§ **TASK ITEM**:
Write out the data below as a numbered list with no blank lines. Leave the pictures out.

***

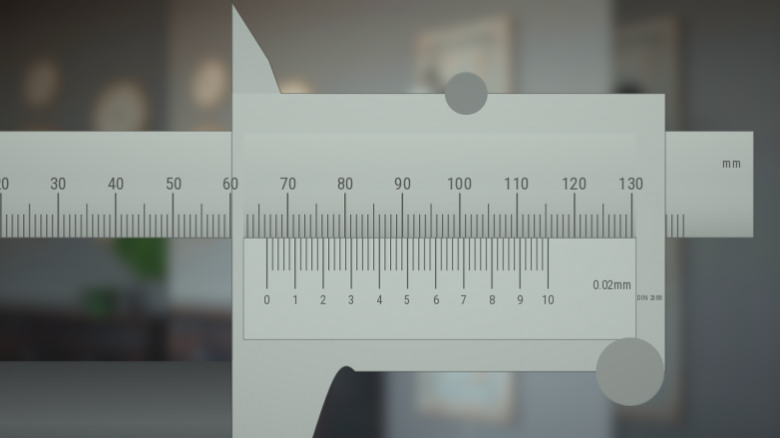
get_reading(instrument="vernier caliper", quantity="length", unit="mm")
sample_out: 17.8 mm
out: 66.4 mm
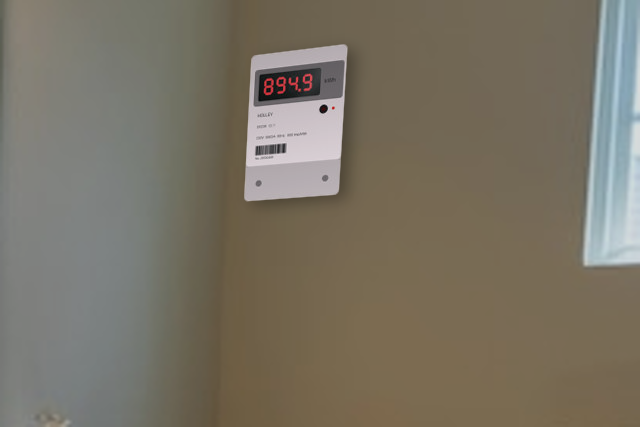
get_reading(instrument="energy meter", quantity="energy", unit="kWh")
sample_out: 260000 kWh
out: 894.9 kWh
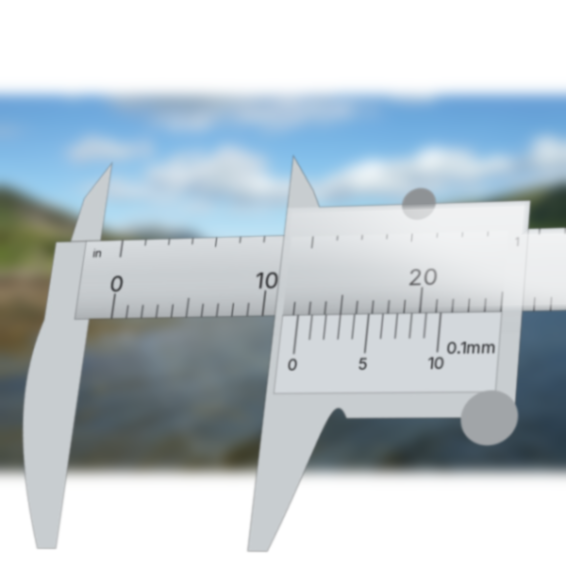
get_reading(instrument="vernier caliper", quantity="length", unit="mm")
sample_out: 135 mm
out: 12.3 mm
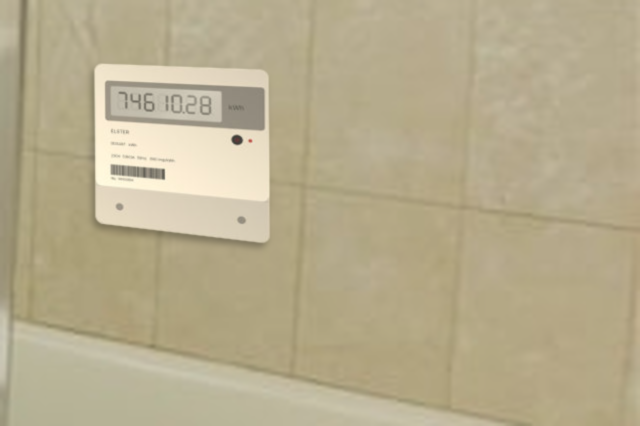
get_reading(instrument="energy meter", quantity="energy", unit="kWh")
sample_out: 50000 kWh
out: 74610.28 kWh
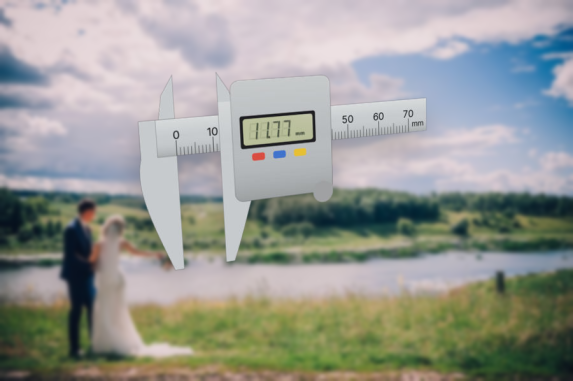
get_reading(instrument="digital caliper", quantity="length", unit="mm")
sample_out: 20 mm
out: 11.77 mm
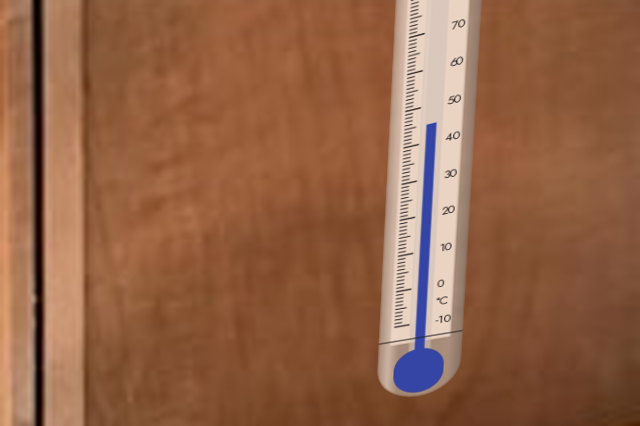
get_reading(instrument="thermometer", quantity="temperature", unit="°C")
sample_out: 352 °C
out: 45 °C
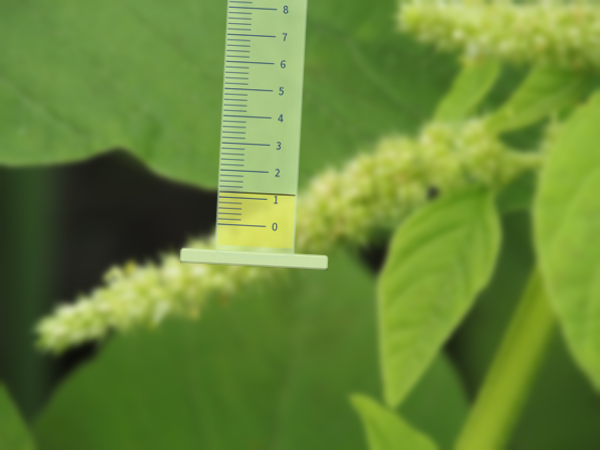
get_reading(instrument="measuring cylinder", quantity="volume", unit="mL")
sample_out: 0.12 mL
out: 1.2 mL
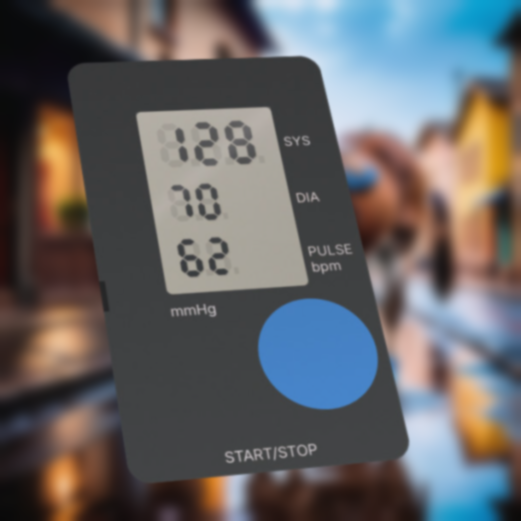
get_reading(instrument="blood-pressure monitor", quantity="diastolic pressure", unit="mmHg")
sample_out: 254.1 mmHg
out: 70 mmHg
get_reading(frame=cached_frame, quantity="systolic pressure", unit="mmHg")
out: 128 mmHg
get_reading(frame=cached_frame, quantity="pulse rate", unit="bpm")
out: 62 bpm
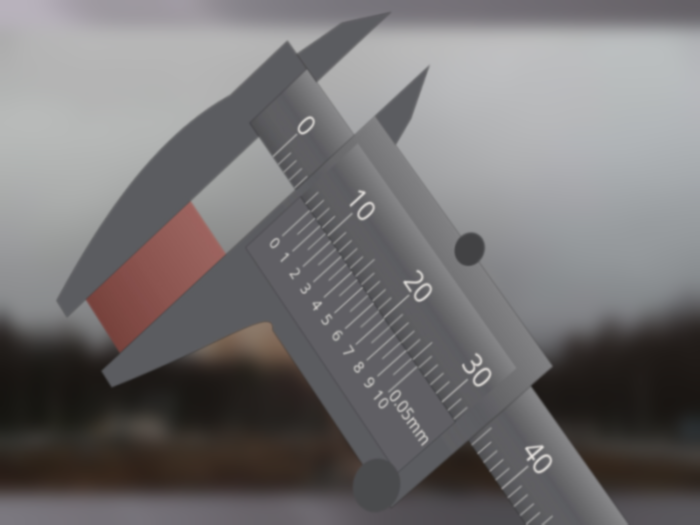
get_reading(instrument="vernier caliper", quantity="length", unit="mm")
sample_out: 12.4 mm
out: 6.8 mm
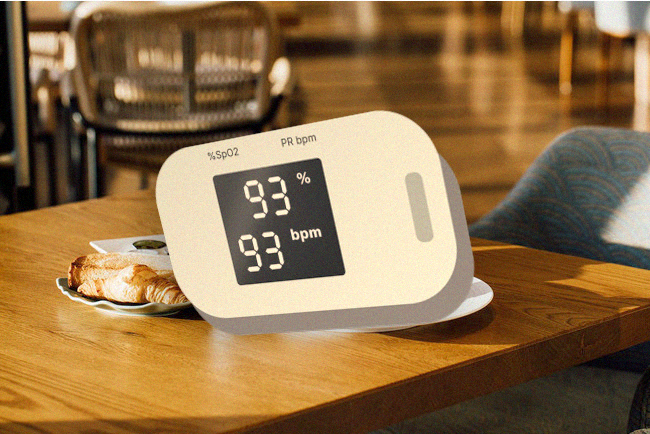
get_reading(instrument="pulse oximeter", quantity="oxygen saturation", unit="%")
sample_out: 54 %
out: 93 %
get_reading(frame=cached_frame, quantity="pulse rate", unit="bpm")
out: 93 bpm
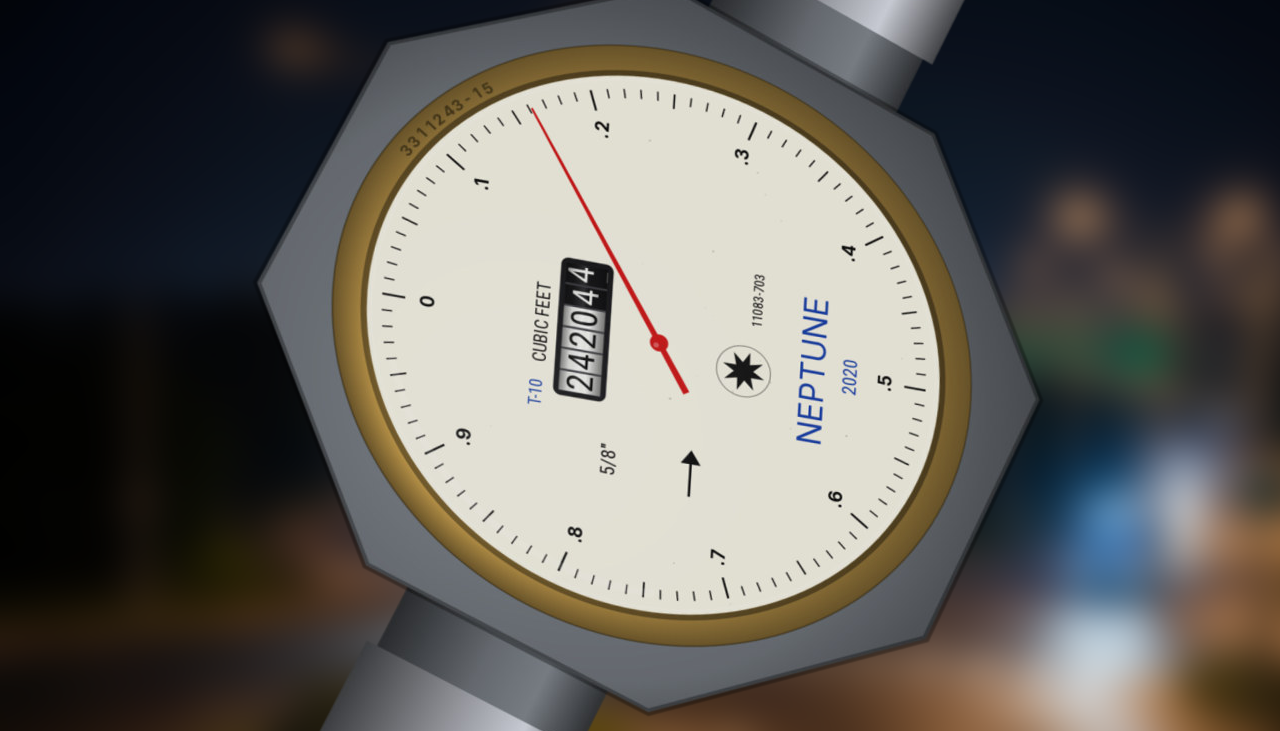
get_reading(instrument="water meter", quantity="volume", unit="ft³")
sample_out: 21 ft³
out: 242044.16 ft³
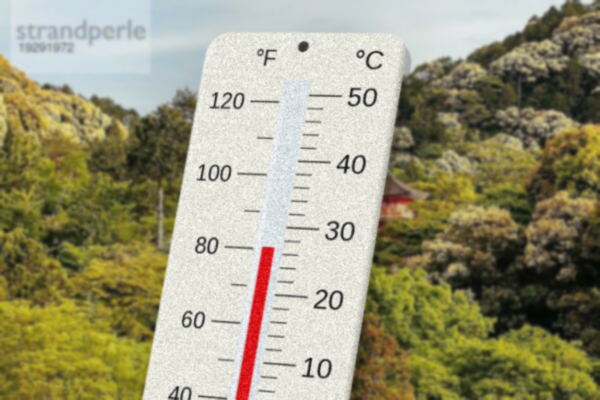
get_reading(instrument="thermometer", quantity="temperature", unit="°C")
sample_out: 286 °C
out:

***

§ **SOLUTION TO THIS PROBLEM**:
1. get_reading(instrument="vernier caliper", quantity="length", unit="mm")
2. sample_out: 17.8 mm
3. out: 66.4 mm
4. get_reading(instrument="energy meter", quantity="energy", unit="kWh")
5. sample_out: 260000 kWh
6. out: 894.9 kWh
7. get_reading(instrument="vernier caliper", quantity="length", unit="mm")
8. sample_out: 135 mm
9. out: 12.3 mm
10. get_reading(instrument="energy meter", quantity="energy", unit="kWh")
11. sample_out: 50000 kWh
12. out: 74610.28 kWh
13. get_reading(instrument="digital caliper", quantity="length", unit="mm")
14. sample_out: 20 mm
15. out: 11.77 mm
16. get_reading(instrument="thermometer", quantity="temperature", unit="°C")
17. sample_out: 352 °C
18. out: 45 °C
19. get_reading(instrument="measuring cylinder", quantity="volume", unit="mL")
20. sample_out: 0.12 mL
21. out: 1.2 mL
22. get_reading(instrument="blood-pressure monitor", quantity="diastolic pressure", unit="mmHg")
23. sample_out: 254.1 mmHg
24. out: 70 mmHg
25. get_reading(frame=cached_frame, quantity="systolic pressure", unit="mmHg")
26. out: 128 mmHg
27. get_reading(frame=cached_frame, quantity="pulse rate", unit="bpm")
28. out: 62 bpm
29. get_reading(instrument="vernier caliper", quantity="length", unit="mm")
30. sample_out: 12.4 mm
31. out: 6.8 mm
32. get_reading(instrument="pulse oximeter", quantity="oxygen saturation", unit="%")
33. sample_out: 54 %
34. out: 93 %
35. get_reading(frame=cached_frame, quantity="pulse rate", unit="bpm")
36. out: 93 bpm
37. get_reading(instrument="water meter", quantity="volume", unit="ft³")
38. sample_out: 21 ft³
39. out: 242044.16 ft³
40. get_reading(instrument="thermometer", quantity="temperature", unit="°C")
41. sample_out: 286 °C
42. out:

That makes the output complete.